View Full Version : Htmleditor override to remove office document markup from pasted text

28 Sep 2009, 10:35 AM
99.9% of this was borrowed from VinylFox's Htmleditor plugins so I could use it with ExtJS 2.1. Here's his thread for ExtJS 3 : http://www.extjs.com/forum/showthread.php?t=72106

This does essentially what his word paste plugin does but doesn't have the button to turn it on and off.

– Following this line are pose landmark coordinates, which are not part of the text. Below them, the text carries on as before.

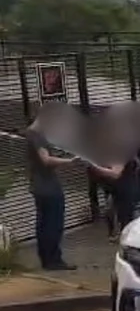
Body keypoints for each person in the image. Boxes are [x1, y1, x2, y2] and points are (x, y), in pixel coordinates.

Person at [23, 111, 79, 270]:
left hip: (39, 186)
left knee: (43, 223)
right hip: (47, 188)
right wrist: (68, 162)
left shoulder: (30, 134)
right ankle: (54, 260)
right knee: (53, 223)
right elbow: (46, 160)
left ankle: (46, 259)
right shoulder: (37, 136)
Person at [86, 154, 140, 233]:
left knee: (125, 216)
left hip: (125, 189)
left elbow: (115, 174)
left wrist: (95, 167)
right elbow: (93, 187)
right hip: (114, 189)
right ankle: (115, 232)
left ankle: (126, 234)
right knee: (111, 210)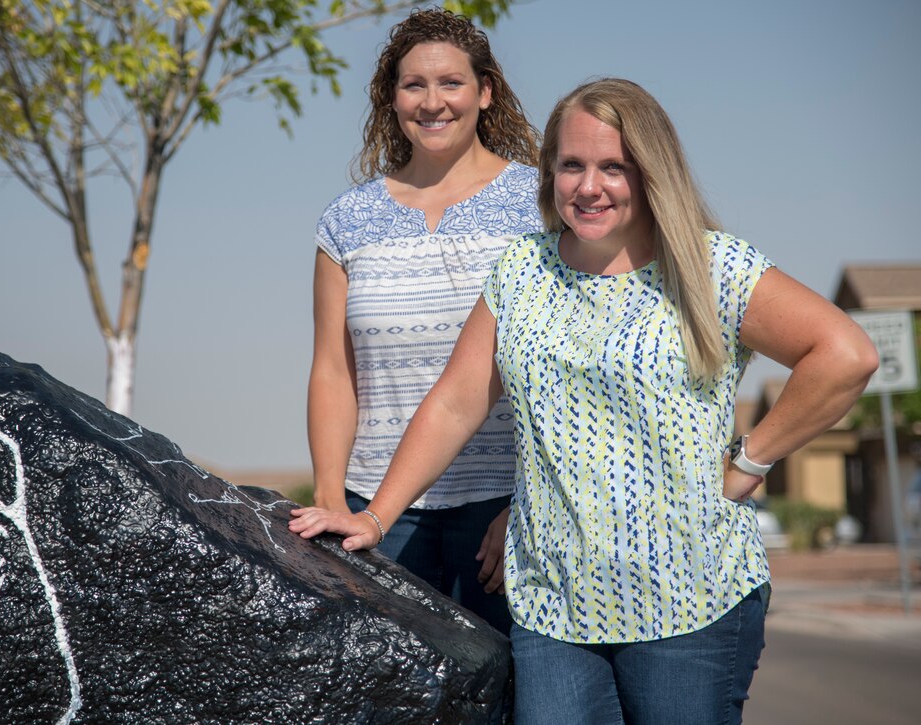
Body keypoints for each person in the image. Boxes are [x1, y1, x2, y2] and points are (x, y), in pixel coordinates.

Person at [292, 78, 879, 723]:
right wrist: (375, 517)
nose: (589, 186)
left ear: (652, 173)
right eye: (572, 165)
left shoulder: (710, 268)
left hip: (691, 598)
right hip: (554, 605)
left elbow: (844, 356)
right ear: (550, 174)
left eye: (613, 167)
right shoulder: (523, 269)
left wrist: (749, 462)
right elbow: (457, 402)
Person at [306, 8, 540, 633]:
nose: (432, 102)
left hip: (506, 506)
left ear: (485, 92)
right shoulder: (346, 220)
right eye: (414, 85)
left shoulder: (542, 205)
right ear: (392, 97)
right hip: (379, 511)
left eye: (451, 83)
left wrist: (532, 502)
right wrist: (332, 492)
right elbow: (333, 369)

Ext.override(Ext.form.HtmlEditor, {
cleanHtml : function(html) {
// remove microsoft jibberish using regex jibberish
var removals = [/&nbsp;/ig, /[\r\n]/g, /<(xml|style)[^>]*>.*?<\/\1>/ig, /<\/?(meta|object|span)[^>]*>/ig, /<\/?[A-Z0-9]*:[A-Z]*[^>]*>/ig,
/(lang|class|type|href|name|title|id|clear)=\"[^\"]*\"/ig, /style=(\'\'|\"\")/ig, /<![\[-].*?-*>/g, /MsoNormal/g, /<\\?\?xml[^>]*>/g, /<\/?o:p[^>]*>/g, /<\/?v:[^>]*>/g, /<\/?o:[^>]*>/g,
/<\/?st1:[^>]*>/g, /&nbsp;/g, /<\/?SPAN[^>]*>/g, /<\/?FONT[^>]*>/g, /<\/?STRONG[^>]*>/g, /<\/?H1[^>]*>/g, /<\/?H2[^>]*>/g, /<\/?H3[^>]*>/g, /<\/?H4[^>]*>/g, /<\/?H5[^>]*>/g, /<\/?H6[^>]*>/g,
/<\/?P[^>]*><\/P>/g, /<!--(.*)-->/g, /<!--(.*)>/g, /<!(.*)-->/g, /<\\?\?xml[^>]*>/g, /<\/?o:p[^>]*>/g, /<\/?v:[^>]*>/g, /<\/?o:[^>]*>/g, /<\/?st1:[^>]*>/g, /style=\"[^\"]*\"/g,
/style=\'[^\"]*\'/g, /lang=\"[^\"]*\"/g, /lang=\'[^\"]*\'/g, /class=\"[^\"]*\"/g, /class=\'[^\"]*\'/g, /type=\"[^\"]*\"/g, /type=\'[^\"]*\'/g, /href=\'#[^\"]*\'/g, /href=\"#[^\"]*\"/g,
/name=\"[^\"]*\"/g, /name=\'[^\"]*\'/g, / clear=\"all\"/g, /id=\"[^\"]*\"/g, /title=\"[^\"]*\"/g, /<span[^>]*>/g, /<\/?span[^>]*>/g, /class=/g];

Ext.each(removals, function(s) {
html = html.replace(s, "");

// keep the divs in paragraphs
html = html.replace(/<div[^>]*>/g, "<p>");
html = html.replace(/<\/?div[^>]*>/g, "</p>");
return html;


28 Sep 2009, 10:44 AM
I think the only thing you need to make my plugin set work with 2.x is the isObject method of the Ext class. There is an override around for this.